One of the most authoritative reviews came from the American Psychiatric Association, which wrote that “the Report’s claims fall short of the standard of methodological rigor that should be considered a prerequisite for policy guidance in clinical care.” The APA highlighted a number of serious methodological problems with the report. It noted, for example, that the document failed to “clearly articulate how the studies were selected, what criteria governed their inclusion or exclusion, or how their quality was assessed.”
Most seriously, the APA warned that the report failed to account for confirmation bias. It noted that “There is no indication that key stakeholders—namely, transgender individuals, their families, and clinicians—were consulted or that their perspectives were considered.”
“A comprehensive review of best practices would include input from recipients (both those for whom treatment was beneficial, and those for whom it was not), families, and providers of the treatments under evaluation,” the review read.
The APA further noted that the report failed to “apply any kind of rational scrutiny to potential harms that have been associated with withholding intervention, including higher rates of depression, anxiety, suicidality, and social withdrawal” and relied heavily on the so-called Cass Review “which itself has been criticized by experts for its methodological flaws and biases.”
A second review, published in the Society of Adolescent Health and Medicine’s Journal of Adolescent Health, was similarly critical. It warned of its “extensive violations of scientific norms, misrepresentations of science, and wanton disregard of the expert standard of care for [transgender] youth” and called it “a dangerous incursion of politics into science and medicine.”
The review noted that because the report had been commissioned by an executive order that described “expert clinical guidelines as ‘junk science’ and uses incredibly incendiary language…the possibility that the findings…were predetermined…must be considered.”
It further noted that “Over 20% of the references in the HHS report are of lay press articles, blogs, or social media posts,” adding “Such citations fall far short of the minimum standard of evidentiary credibility typically expected of a scientific review because they skew toward personal opinion rather than observations supported by peer-reviewed scientific literature.”

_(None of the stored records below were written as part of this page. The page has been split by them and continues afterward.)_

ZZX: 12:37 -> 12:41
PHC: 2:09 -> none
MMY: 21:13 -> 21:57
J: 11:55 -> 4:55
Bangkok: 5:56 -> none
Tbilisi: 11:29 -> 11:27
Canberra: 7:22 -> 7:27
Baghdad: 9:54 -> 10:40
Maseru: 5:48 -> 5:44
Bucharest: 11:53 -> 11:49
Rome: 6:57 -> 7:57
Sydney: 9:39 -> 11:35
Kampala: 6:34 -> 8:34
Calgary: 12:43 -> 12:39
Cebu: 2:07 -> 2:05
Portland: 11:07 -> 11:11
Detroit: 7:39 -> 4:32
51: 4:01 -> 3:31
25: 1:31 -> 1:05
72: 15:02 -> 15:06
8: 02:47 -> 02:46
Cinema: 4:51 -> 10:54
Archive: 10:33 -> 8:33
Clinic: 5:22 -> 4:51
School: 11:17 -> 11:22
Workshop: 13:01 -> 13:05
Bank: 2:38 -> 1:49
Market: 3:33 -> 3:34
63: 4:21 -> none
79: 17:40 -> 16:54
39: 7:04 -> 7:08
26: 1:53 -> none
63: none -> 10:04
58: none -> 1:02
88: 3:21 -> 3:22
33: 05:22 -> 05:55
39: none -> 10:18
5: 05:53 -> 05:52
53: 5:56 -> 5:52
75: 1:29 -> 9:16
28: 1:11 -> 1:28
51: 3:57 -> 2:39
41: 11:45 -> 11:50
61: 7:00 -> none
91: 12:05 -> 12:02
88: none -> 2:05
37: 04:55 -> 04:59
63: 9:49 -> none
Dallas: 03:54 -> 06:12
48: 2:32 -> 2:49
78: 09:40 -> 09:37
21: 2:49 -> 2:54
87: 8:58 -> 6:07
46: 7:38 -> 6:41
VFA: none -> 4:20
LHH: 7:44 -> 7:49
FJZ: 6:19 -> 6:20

A third review by a team of researchers led by Nic Rider, Ph.D., an associate professor and a licensed psychologist at the University of Minnesota, concluded that the HHS report was “replete with factual errors, distort[ed] current scientific evidence, and defi[ed] expert medical consensus,” warning that it “joins a growing list of White House-endorsed actions that platform harmful practices against [transgender and nonbinary] children and adolescents and their families, as well as the healthcare professionals who support them, with little regard for their civil rights and for the expertise that protects and promotes their well-being.”
The review added that the report reflected the White House’s “politically motivated and biased agenda” and similarly noted that “more than a fifth of its references are from popular media articles, blogs, or social media…compromising the transparency, accountability, and rigor central to scientific best practices.”
The HHS report does have favorable reviews as well. Several of the writers behind those positive appraisals, however, have no publications related to gender-affirming care listed on PubMed, the database of the National Library of Medicine. One individual had even assisted in the crafting of the HHS report.
As STAT News reported last month, some of the report’s original authors had involvement with anti-LGBTQIA+ groups. More than half disclosed receiving payments or honoraria for consultations, speaking engagements, or testimony about “pediatric gender medicine,” including Leon Sapir, a senior fellow at the far-right Manhattan Institute, and Evgenia Abbruzzese, co-founder of the Society for Evidence-Based Gender Medicine. The latter was labeled a pseudoscience group by the Southern Poverty Law Center.